▶ Source document:
Performance Considerations

Target Performance Metrics

Based on DotCompute benchmarks:

Metric DotCompute (.NET) Rust Target
Serialization 20-50ns <30ns
Message latency (native) <1ms <500μs
Message latency (WSL2) ~5s ~5s (platform limit)
Startup time ~10ms (AOT) <1ms
Binary size 5-10MB <2MB
GPU kernel overhead ~10μs ~5μs

Serialization Performance

Zero-Copy with rkyv

use criterion::{black_box, criterion_group, criterion_main, Criterion};

fn bench_serialization(c: &mut Criterion) {
    let request = VectorAddRequest {
        id: Uuid::new_v4(),
        priority: priority::NORMAL,
        correlation_id: None,
        a: vec![1.0; 1000],
        b: vec![1.0; 1000],
    };

    c.bench_function("rkyv_serialize_1k", |b| {
        b.iter(|| {
            let bytes = rkyv::to_bytes::<_, 16384>(black_box(&request)).unwrap();
            black_box(bytes)

▶ Prompt 1: In the performance considerations text, what Rust target is given for binary size?
▶ Prompt 2: List every metric named in the table of the performance considerations text.
▶ Prompt 3: Extend the performance considerations text, picking up right after its last line.

▶ Listed records:
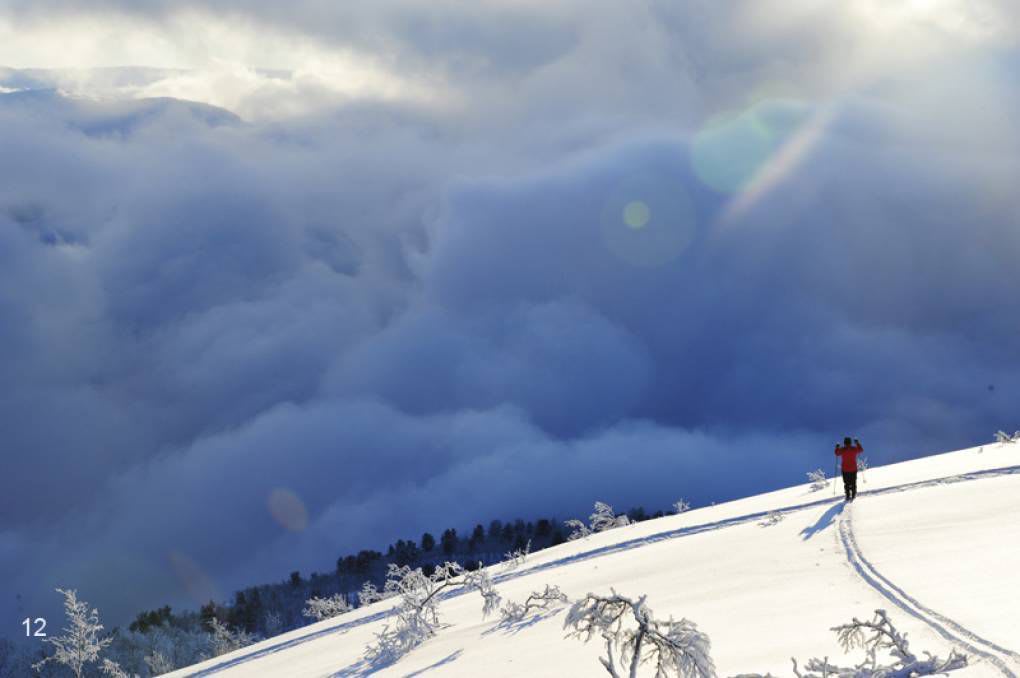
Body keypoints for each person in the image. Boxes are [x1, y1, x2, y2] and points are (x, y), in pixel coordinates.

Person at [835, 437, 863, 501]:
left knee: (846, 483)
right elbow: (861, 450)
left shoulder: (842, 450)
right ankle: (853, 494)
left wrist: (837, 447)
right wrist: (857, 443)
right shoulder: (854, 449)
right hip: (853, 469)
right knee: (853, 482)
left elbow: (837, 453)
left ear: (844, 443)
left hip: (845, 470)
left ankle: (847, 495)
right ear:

▶ Expected answer 1: Under 2MB.

▶ Expected answer 2: Serialization, Message latency (native), Message latency (WSL2), Startup time, Binary size, GPU kernel overhead

▶ Expected answer 3:
        })
    });

    let bytes = rkyv::to_bytes::<_, 16384>(&request).unwrap();

    c.bench_function("rkyv_deserialize_1k", |b| {
        b.iter(|| {
            let archived = rkyv::check_archived_root::<VectorAddRequest>(
                black_box(&bytes)
            ).unwrap();
            black_box(archived)
        })
    });

    // Zero-copy access (no deserialization)
    c.bench_function("rkyv_zero_copy_access", |b| {
        let archived = unsafe {
            rkyv::archived_root::<VectorAddRequest>(&bytes)
        };
        b.iter(|| {
            black_box(archived.a.len());
            black_box(archived.priority);
        })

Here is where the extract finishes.